In some embodiments, the length of the shank of the locking bolt is equal to the sum of the depth of the deep groove 432 and the thickness of the sleeve 41.

When in use: the sleeve 41 is directly screwed, the fastening member 44 drives the connection bolt 42 to rotate, so that the connection bolt 42 is screwed into the connection screw hole 111, and as the connection bolt 42 is provided with the elongated sliding groove, the fastening member 44 slides along the shallow groove area 431 and finally moves to the deep groove area 432 along with the continuous entering of the connection bolt 42 into the connection screw hole 111, the fastening member is screwed into the deep groove area 432, and then the two ends of the groove-shaped stacked member 312 in the energy dissipation mechanism are respectively bolted with the column 10 and the rod body 20.

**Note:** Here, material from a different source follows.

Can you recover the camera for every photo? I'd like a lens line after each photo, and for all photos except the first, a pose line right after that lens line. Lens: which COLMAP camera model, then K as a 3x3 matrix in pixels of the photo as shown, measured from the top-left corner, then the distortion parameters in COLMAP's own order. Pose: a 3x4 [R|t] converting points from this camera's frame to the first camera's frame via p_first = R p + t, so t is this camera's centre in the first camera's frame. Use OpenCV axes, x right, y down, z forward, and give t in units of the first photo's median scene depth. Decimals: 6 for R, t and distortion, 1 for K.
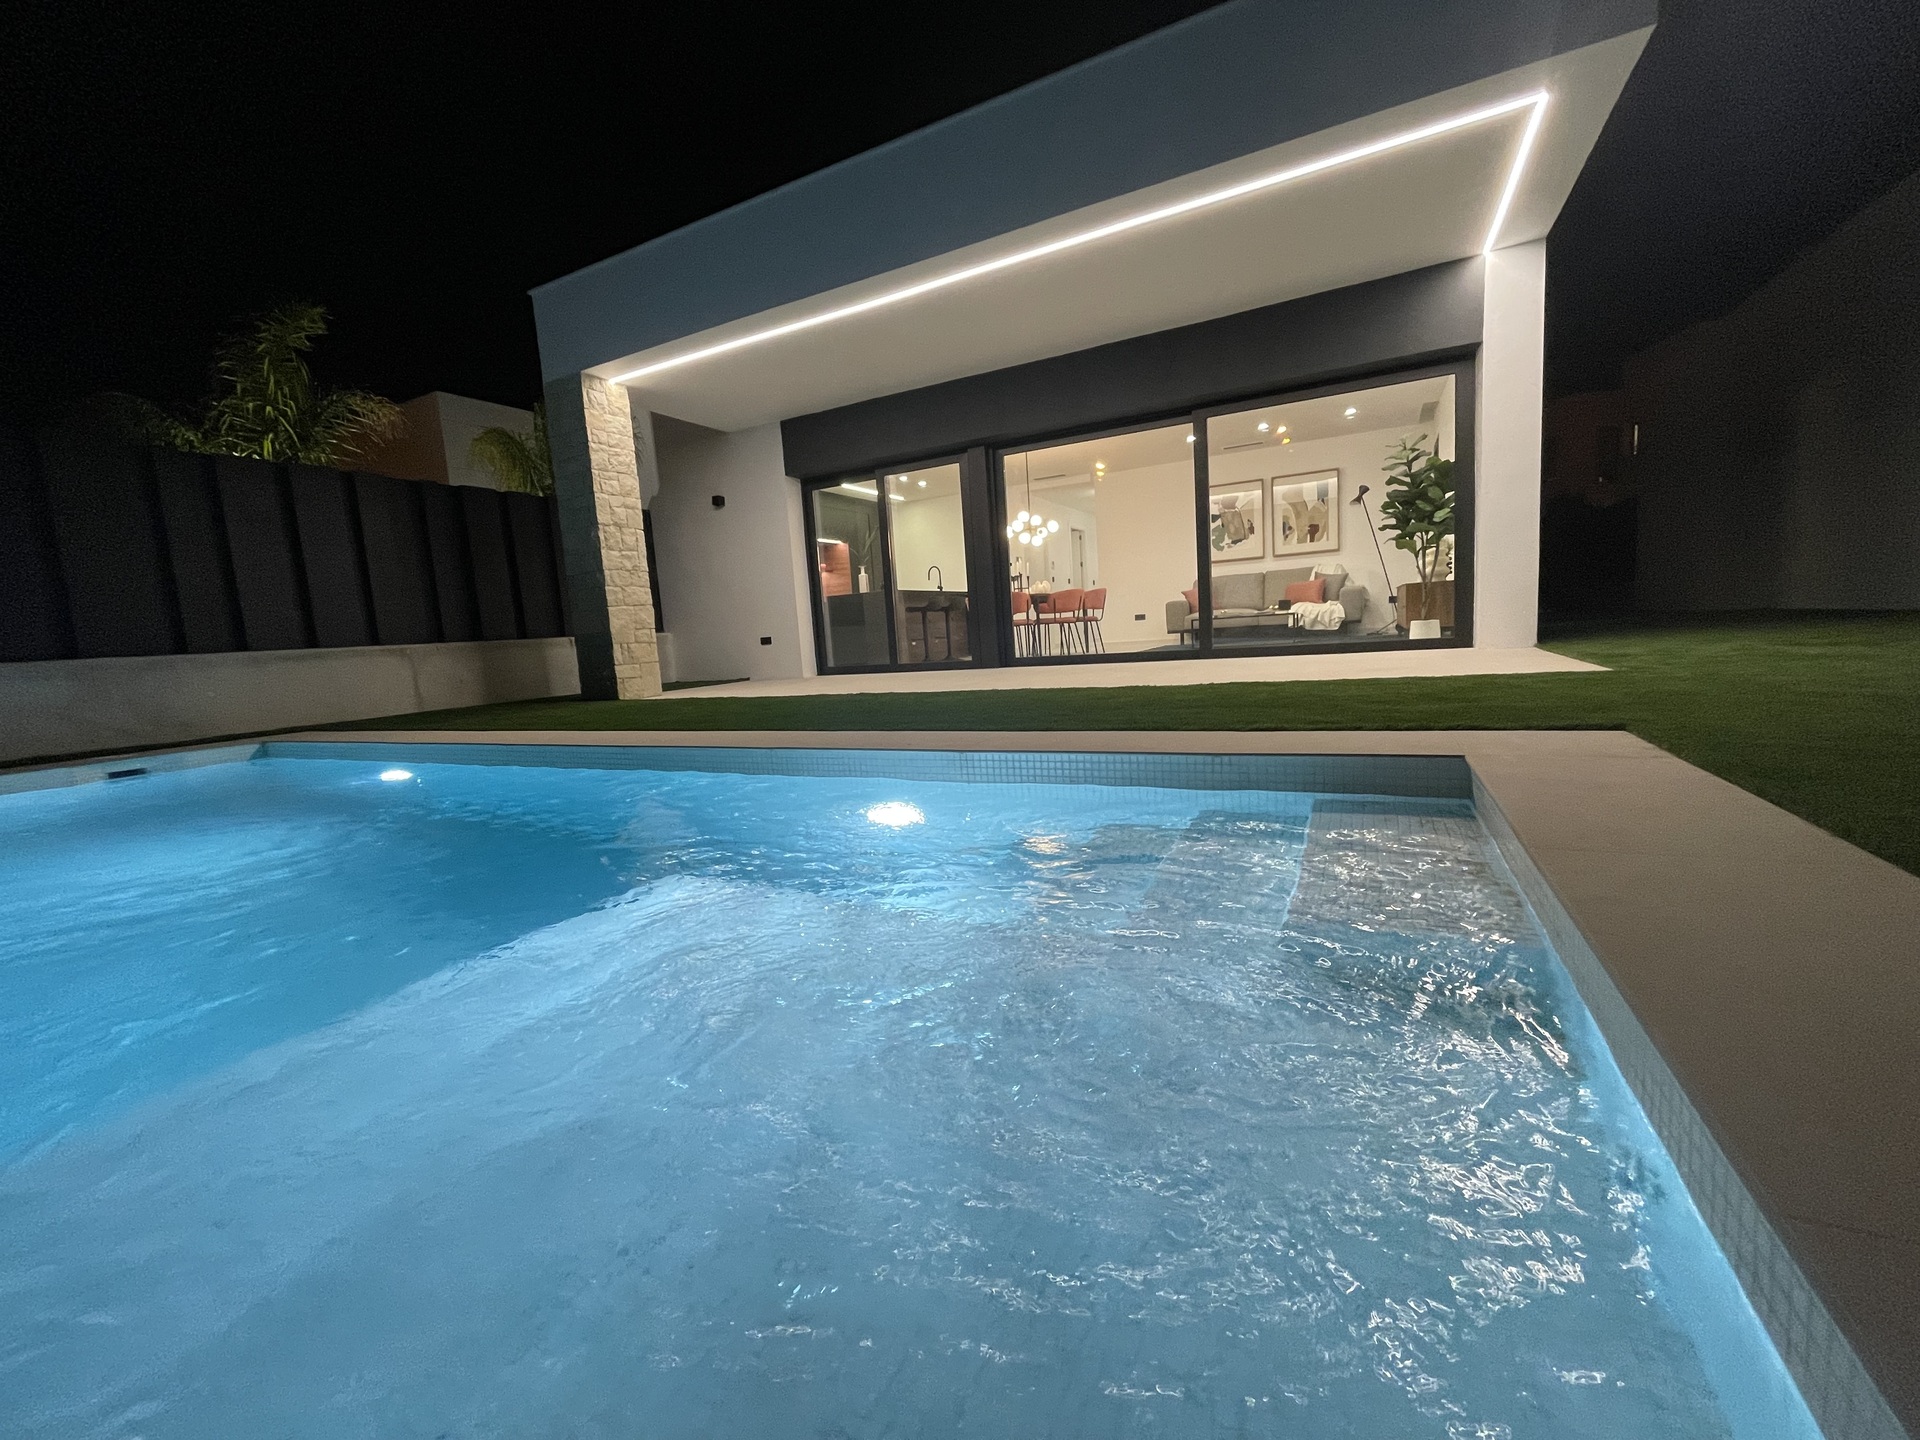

The angle adjustment of the rod piece in the space is realized through the reserved bolt hole position of the steel column and the angle of the steel column surface, so that the requirements of different space grid structures on the angle of the rod piece are met. The space assembly type steel column joint structure is suitable for different rod piece section sizes, does not need on-site welding, is high in construction speed, and reduces construction difficulty and construction cost. The node has the advantages that field welding is not needed, the construction speed is high, the working efficiency is improved, the construction difficulty and the construction cost are reduced, the node has good energy consumption capacity when being subjected to the action of earthquake loads, energy consumption pieces are convenient to replace, and the maintenance cost is reduced.

The above description is only an embodiment of the present invention, but the scope of the present invention is not limited thereto, and any changes or substitutions that are not thought of through the inventive work should be included in the scope of the present invention; no element, act, or instruction used herein should be construed as critical or essential unless explicitly described as such. In addition, as used herein, the articles "a" and "an" are intended to include one or more items, and may be used interchangeably with "one or more". Further, as used herein, the article "the" is intended to include the incorporation of one or more items referenced by the article "the" and may be used interchangeably with "one or more". Further, the phrase "based on" is intended to mean "based, at least in part, on" unless explicitly stated otherwise. In addition, as used herein, the term "or" when used in series is intended to be inclusive and may be used interchangeably with "and/or" unless specifically stated otherwise, e.g., if used in conjunction with "or" only one of.